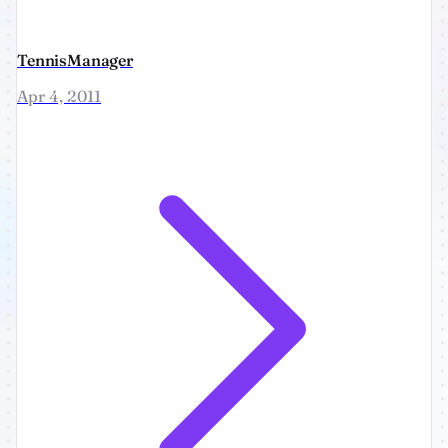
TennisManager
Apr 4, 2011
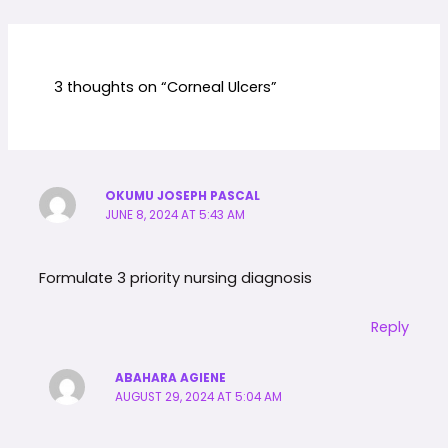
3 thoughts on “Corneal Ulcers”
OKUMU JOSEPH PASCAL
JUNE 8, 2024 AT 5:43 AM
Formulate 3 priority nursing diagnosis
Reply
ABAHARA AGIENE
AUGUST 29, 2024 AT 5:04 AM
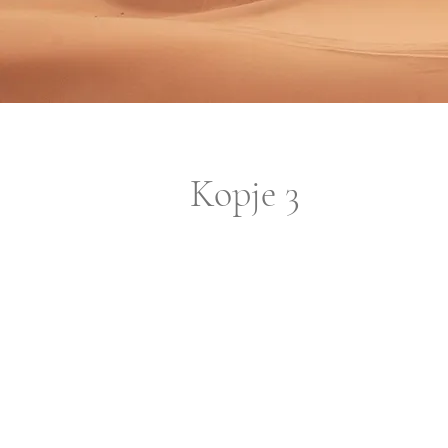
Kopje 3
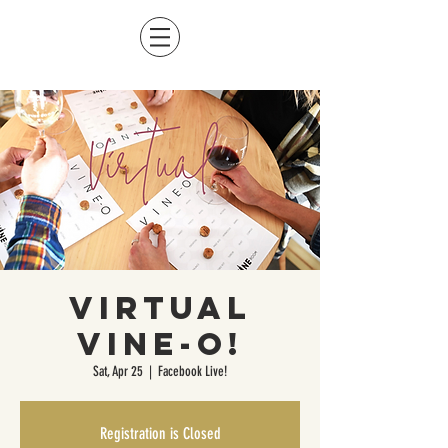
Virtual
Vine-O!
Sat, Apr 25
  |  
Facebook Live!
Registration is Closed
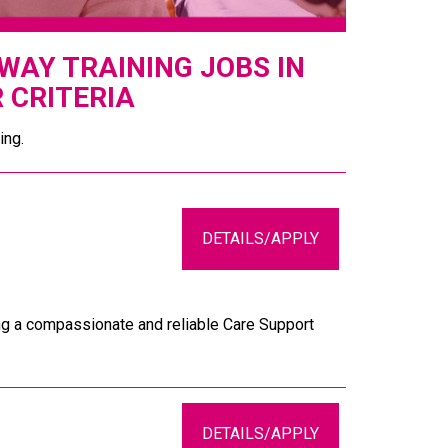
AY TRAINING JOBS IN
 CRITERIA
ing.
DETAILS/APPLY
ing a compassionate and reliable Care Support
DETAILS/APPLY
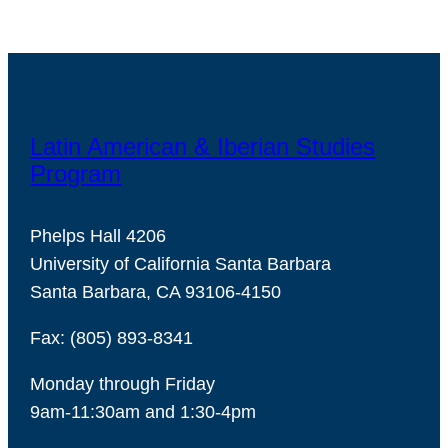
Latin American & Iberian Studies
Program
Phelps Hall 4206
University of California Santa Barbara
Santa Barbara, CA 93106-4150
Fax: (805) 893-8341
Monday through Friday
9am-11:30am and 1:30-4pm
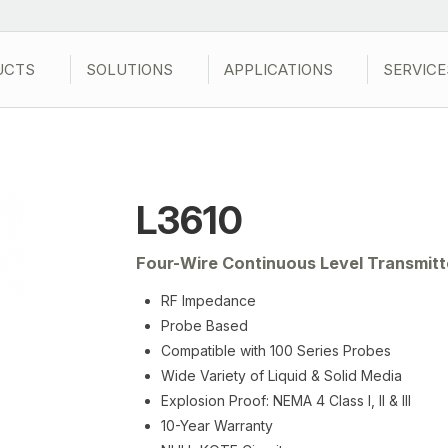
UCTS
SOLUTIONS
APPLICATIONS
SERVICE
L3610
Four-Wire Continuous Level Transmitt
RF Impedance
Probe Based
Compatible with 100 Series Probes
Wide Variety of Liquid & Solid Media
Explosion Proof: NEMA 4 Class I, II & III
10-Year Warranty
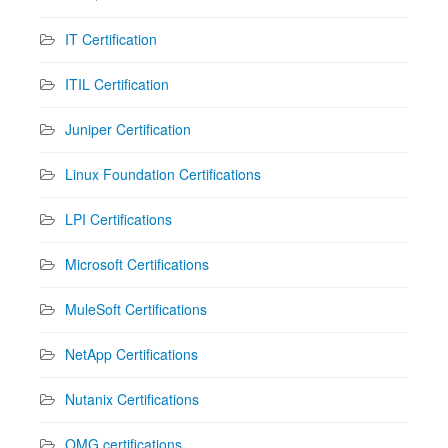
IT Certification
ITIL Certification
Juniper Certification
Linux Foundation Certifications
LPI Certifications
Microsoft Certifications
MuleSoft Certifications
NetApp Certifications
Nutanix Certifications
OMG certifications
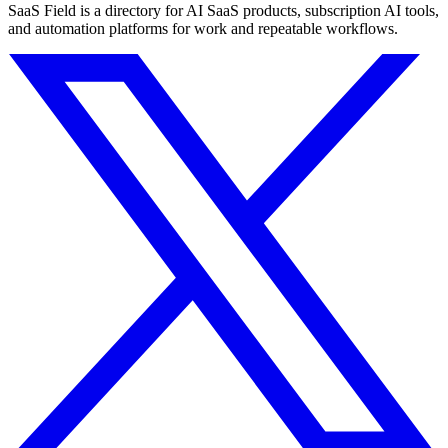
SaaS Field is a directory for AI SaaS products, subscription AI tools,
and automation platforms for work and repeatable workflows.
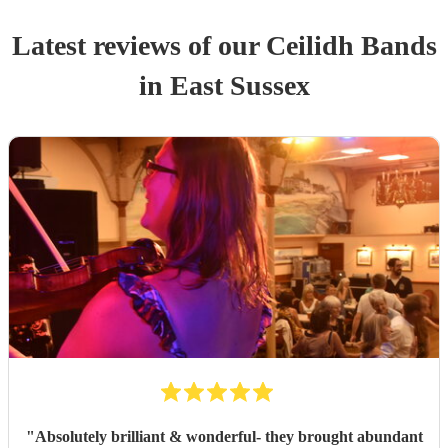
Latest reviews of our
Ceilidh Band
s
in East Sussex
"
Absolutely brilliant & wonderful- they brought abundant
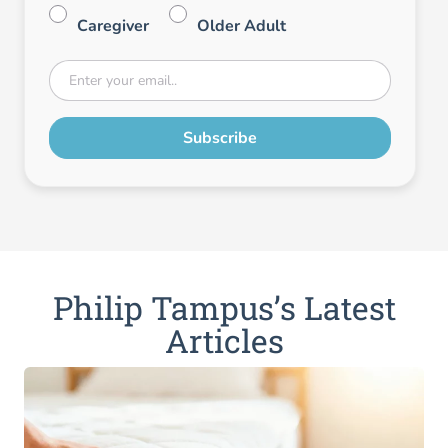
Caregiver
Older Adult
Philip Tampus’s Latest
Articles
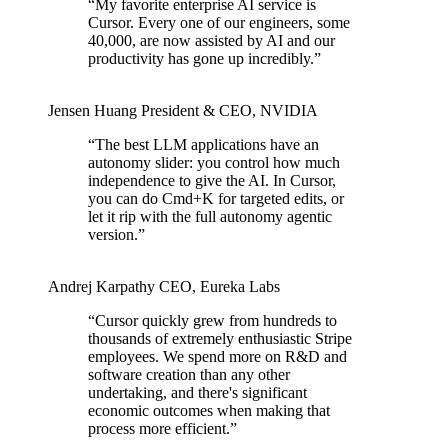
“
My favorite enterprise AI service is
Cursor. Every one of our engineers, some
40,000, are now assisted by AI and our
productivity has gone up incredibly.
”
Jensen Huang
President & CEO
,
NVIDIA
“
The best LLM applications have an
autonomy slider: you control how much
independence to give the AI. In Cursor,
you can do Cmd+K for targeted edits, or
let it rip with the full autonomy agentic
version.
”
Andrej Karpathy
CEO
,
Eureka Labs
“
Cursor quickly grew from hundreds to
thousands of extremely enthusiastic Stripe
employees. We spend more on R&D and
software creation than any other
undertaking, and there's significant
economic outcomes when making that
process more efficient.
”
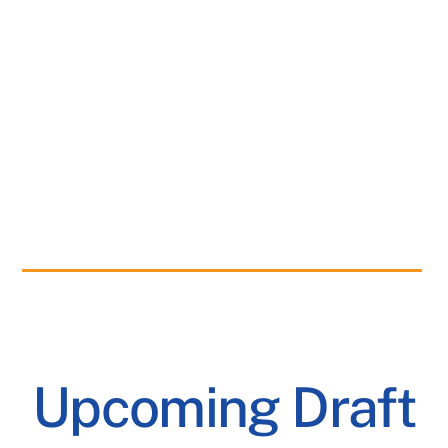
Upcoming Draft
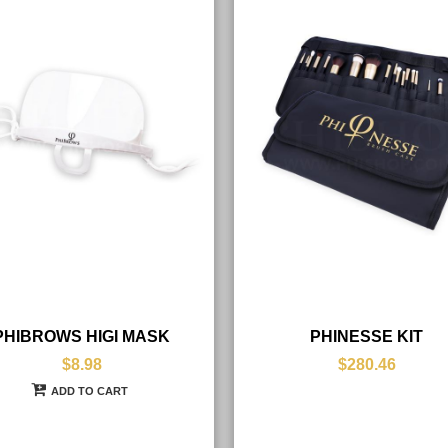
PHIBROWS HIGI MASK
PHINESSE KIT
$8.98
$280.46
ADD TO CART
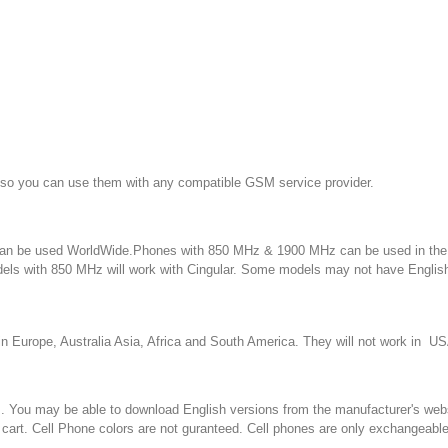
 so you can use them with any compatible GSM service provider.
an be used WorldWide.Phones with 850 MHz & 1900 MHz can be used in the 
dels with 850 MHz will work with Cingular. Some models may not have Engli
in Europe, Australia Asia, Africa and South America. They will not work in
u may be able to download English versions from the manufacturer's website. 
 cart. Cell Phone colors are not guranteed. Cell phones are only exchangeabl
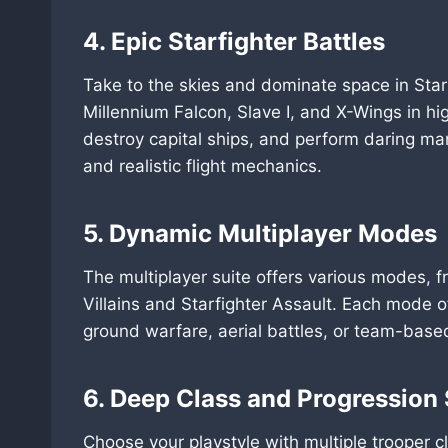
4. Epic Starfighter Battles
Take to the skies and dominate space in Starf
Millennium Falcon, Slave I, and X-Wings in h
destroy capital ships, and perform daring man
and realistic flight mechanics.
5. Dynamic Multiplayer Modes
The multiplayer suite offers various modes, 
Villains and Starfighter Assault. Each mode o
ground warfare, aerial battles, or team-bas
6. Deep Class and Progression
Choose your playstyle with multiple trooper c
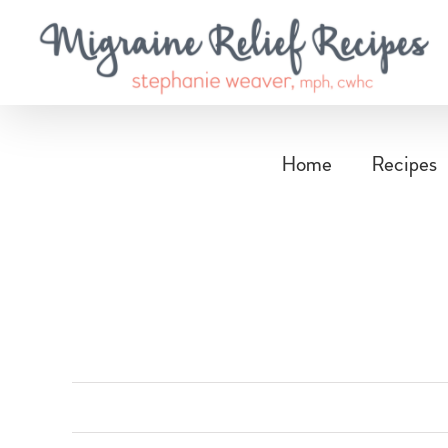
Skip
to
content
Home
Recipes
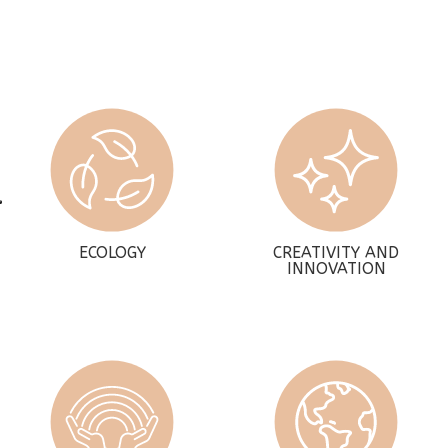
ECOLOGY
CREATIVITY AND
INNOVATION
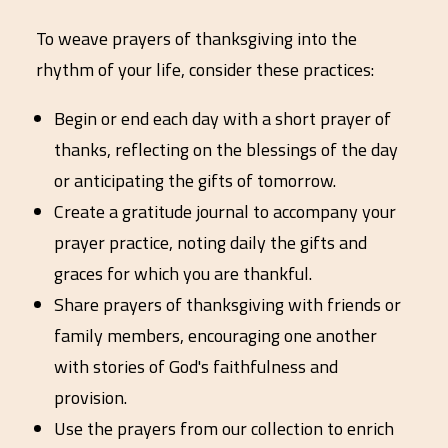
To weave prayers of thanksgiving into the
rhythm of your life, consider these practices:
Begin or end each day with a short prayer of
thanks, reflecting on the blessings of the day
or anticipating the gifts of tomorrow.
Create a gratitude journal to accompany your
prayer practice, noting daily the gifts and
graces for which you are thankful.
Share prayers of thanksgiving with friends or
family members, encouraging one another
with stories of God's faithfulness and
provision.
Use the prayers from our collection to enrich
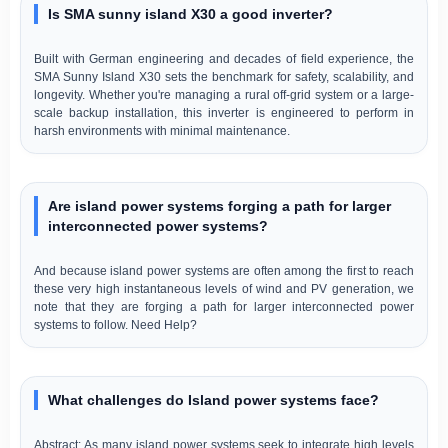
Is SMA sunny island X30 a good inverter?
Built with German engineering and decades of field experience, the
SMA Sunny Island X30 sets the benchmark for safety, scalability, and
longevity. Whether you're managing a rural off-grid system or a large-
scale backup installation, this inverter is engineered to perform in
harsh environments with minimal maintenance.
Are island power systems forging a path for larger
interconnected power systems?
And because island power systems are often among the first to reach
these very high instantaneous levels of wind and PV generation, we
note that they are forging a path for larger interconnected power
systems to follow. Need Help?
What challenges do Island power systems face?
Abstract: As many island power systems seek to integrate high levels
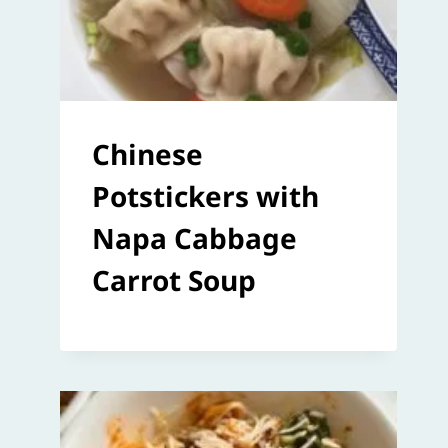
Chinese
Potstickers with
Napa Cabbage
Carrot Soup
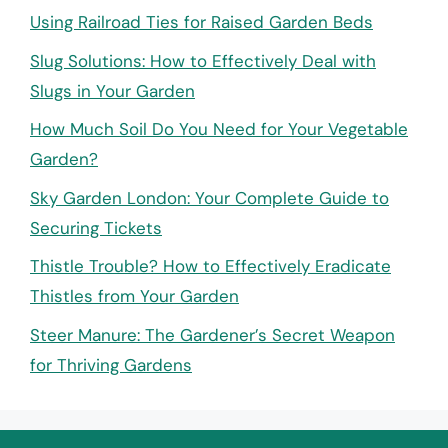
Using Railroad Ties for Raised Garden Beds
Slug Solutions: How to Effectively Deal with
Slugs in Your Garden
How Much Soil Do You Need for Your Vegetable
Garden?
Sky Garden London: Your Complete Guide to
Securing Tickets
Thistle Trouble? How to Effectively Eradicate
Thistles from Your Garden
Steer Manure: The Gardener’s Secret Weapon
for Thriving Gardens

= = = = = = =

**Task goal:**
Write every line above out again exactly; pictures do not belong in the copy.

**Answer section:**
TennisManager
Apr 4, 2011
3 thoughts on “Corneal Ulcers”
OKUMU JOSEPH PASCAL
JUNE 8, 2024 AT 5:43 AM
Formulate 3 priority nursing diagnosis
Reply
ABAHARA AGIENE
AUGUST 29, 2024 AT 5:04 AM
Kopje 3
Virtual
Vine-O!
Sat, Apr 25
  |  
Facebook Live!
Registration is Closed
AY TRAINING JOBS IN
 CRITERIA
ing.
DETAILS/APPLY
ing a compassionate and reliable Care Support
DETAILS/APPLY
Latin American & Iberian Studies
Program
Phelps Hall 4206
University of California Santa Barbara
Santa Barbara, CA 93106-4150
Fax: (805) 893-8341
Monday through Friday
9am-11:30am and 1:30-4pm
UCTS
SOLUTIONS
APPLICATIONS
SERVICE
L3610
Four-Wire Continuous Level Transmitt
RF Impedance
Probe Based
Compatible with 100 Series Probes
Wide Variety of Liquid & Solid Media
Explosion Proof: NEMA 4 Class I, II & III
10-Year Warranty
IT Certification
ITIL Certification
Juniper Certification
Linux Foundation Certifications
LPI Certifications
Microsoft Certifications
MuleSoft Certifications
NetApp Certifications
Nutanix Certifications
OMG certifications
SaaS Field is a directory for AI SaaS products, subscription AI tools,
and automation platforms for work and repeatable workflows.
Latest reviews of our
Ceilidh Band
s
in East Sussex
"
Absolutely brilliant & wonderful- they brought abundant
Caregiver
Older Adult
Philip Tampus’s Latest
Articles
“
My favorite enterprise AI service is
Cursor. Every one of our engineers, some
40,000, are now assisted by AI and our
productivity has gone up incredibly.
”
Jensen Huang
President & CEO
,
NVIDIA
“
The best LLM applications have an
autonomy slider: you control how much
independence to give the AI. In Cursor,
you can do Cmd+K for targeted edits, or
let it rip with the full autonomy agentic
version.
”
Andrej Karpathy
CEO
,
Eureka Labs
“
Cursor quickly grew from hundreds to
thousands of extremely enthusiastic Stripe
employees. We spend more on R&D and
software creation than any other
undertaking, and there's significant
economic outcomes when making that
process more efficient.
”
Upcoming Draft
PHIBROWS HIGI MASK
PHINESSE KIT
$8.98
$280.46
ADD TO CART
 so you can use them with any compatible GSM service provider.
an be used WorldWide.Phones with 850 MHz & 1900 MHz can be used in the 
dels with 850 MHz will work with Cingular. Some models may not have Engli
in Europe, Australia Asia, Africa and South America. They will not work in
u may be able to download English versions from the manufacturer's website. 
 cart. Cell Phone colors are not guranteed. Cell phones are only exchangeabl
4. Epic Starfighter Battles
Take to the skies and dominate space in Starf
Millennium Falcon, Slave I, and X-Wings in h
destroy capital ships, and perform daring man
and realistic flight mechanics.
5. Dynamic Multiplayer Modes
The multiplayer suite offers various modes, 
Villains and Starfighter Assault. Each mode o
ground warfare, aerial battles, or team-bas
6. Deep Class and Progression
Choose your playstyle with multiple trooper c
Skip
to
content
Home
Recipes
ECOLOGY
CREATIVITY AND
INNOVATION
To weave prayers of thanksgiving into the
rhythm of your life, consider these practices:
Begin or end each day with a short prayer of
thanks, reflecting on the blessings of the day
or anticipating the gifts of tomorrow.
Create a gratitude journal to accompany your
prayer practice, noting daily the gifts and
graces for which you are thankful.
Share prayers of thanksgiving with friends or
family members, encouraging one another
with stories of God's faithfulness and
provision.
Use the prayers from our collection to enrich
Is SMA sunny island X30 a good inverter?
Built with German engineering and decades of field experience, the
SMA Sunny Island X30 sets the benchmark for safety, scalability, and
longevity. Whether you're managing a rural off-grid system or a large-
scale backup installation, this inverter is engineered to perform in
harsh environments with minimal maintenance.
Are island power systems forging a path for larger
interconnected power systems?
And because island power systems are often among the first to reach
these very high instantaneous levels of wind and PV generation, we
note that they are forging a path for larger interconnected power
systems to follow. Need Help?
What challenges do Island power systems face?
Abstract: As many island power systems seek to integrate high levels
Chinese
Potstickers with
Napa Cabbage
Carrot Soup
Using Railroad Ties for Raised Garden Beds
Slug Solutions: How to Effectively Deal with
Slugs in Your Garden
How Much Soil Do You Need for Your Vegetable
Garden?
Sky Garden London: Your Complete Guide to
Securing Tickets
Thistle Trouble? How to Effectively Eradicate
Thistles from Your Garden
Steer Manure: The Gardener’s Secret Weapon
for Thriving Gardens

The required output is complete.